Wine in the U.S. in 2020 of the pandemic: consumption volumes stable, but values falling

Wine Intelligence forecasts, considering a second wave of Covid-19 in the second half of the year
CORONAVIRUS, USA, WINE, WINE INTELLIGENCE, News
Wine in the U.S. in 2020 of the pandemic: consumption volumes stable, but values falling

In 2020, in the U.S., the first wine market in the world, and the first partner for Italian wine, will drink more or less the same amount of wine as always, with the collapse of volumes outside home (the estimate is -29% at the end of the year) that will be completely absorbed by the growth in domestic consumption (+10% year on year). What will change, however, will be the overall value of turnover, which will decrease significantly, with consumption moving more and more to wines that wink at the quality/price ratio. It is the forecast of Wine Intelligence, which has cross-referenced its data and surveys with those published by other research agencies such as Iwsr, Nielsen and Wines & Vines Analytics. All this, of course, if there is not the second wave of Covid-19 in the US, which, in the worst-case scenario, if it would lead to a hypothetical new lockdown between October and November 2020, would lead to an overall drop in consumption of -2/-3%, with domestic consumption that, therefore, would not be able to balance even in quantity a further drop in consumption outside the home, which could reach -50% year on year.

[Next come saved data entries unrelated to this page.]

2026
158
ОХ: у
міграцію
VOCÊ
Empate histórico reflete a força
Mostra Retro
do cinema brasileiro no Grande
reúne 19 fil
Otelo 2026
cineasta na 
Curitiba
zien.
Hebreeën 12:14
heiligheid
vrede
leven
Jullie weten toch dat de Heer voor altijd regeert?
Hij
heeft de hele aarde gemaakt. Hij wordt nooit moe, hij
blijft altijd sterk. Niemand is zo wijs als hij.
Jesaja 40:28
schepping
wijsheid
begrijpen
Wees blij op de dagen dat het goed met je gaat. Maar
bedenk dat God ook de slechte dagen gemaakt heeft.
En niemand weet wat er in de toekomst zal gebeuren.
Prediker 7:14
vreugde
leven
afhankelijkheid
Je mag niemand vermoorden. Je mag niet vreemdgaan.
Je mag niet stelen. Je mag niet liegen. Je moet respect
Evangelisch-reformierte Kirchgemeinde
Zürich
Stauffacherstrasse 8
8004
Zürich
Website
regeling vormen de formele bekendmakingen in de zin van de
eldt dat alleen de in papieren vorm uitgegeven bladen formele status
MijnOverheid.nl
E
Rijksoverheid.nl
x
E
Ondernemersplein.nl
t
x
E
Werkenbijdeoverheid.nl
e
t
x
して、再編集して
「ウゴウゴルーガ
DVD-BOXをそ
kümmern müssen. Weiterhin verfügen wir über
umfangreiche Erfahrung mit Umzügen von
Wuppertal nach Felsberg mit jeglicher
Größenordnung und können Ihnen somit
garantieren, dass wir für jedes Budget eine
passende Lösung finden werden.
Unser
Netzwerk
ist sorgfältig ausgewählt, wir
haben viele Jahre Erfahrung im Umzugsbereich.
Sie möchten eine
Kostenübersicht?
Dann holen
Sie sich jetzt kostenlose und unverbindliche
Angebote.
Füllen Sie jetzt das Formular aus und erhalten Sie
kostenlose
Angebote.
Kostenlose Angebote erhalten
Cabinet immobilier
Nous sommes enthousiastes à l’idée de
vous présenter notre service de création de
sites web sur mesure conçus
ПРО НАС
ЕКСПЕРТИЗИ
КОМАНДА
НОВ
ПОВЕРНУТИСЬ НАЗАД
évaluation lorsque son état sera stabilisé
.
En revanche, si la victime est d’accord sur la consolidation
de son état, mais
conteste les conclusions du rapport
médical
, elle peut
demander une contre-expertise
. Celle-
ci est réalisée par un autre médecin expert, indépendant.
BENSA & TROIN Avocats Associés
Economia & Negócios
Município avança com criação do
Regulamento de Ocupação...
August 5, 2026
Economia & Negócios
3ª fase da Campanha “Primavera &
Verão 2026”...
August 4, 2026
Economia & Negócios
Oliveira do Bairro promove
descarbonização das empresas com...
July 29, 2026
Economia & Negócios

Forecasts to be taken with the springs, especially in a scenario like this that changes day by day, in a market that, all things considered, to date, for Italy has substantially held, thanks to a sprint start for the fear of duties (which, in the meantime, is being discussed again), frustrated by the collapse of March and April 2020, with the balance which, according to the Vinitaly-Nomisma Wine Monitor, in the first 4 months of 2020, was +10.8%, for 613 million euros.
“In line with what was observed during and after the global financial crisis of 2008/2010, the volumes of wine consumed in the US are substantially stable,” commented Lulie Halstead, CEO of Wine Intelligence, “but the market mix will shift to less expensive brands, favoring the larger ones, both for domestic production and imported wines. The increase in duties on some important wines and the dominance of domestic wines in Direct to Consumer sales have already put pressure on many wineries and brands in the American market, and will continue to do so in the coming months.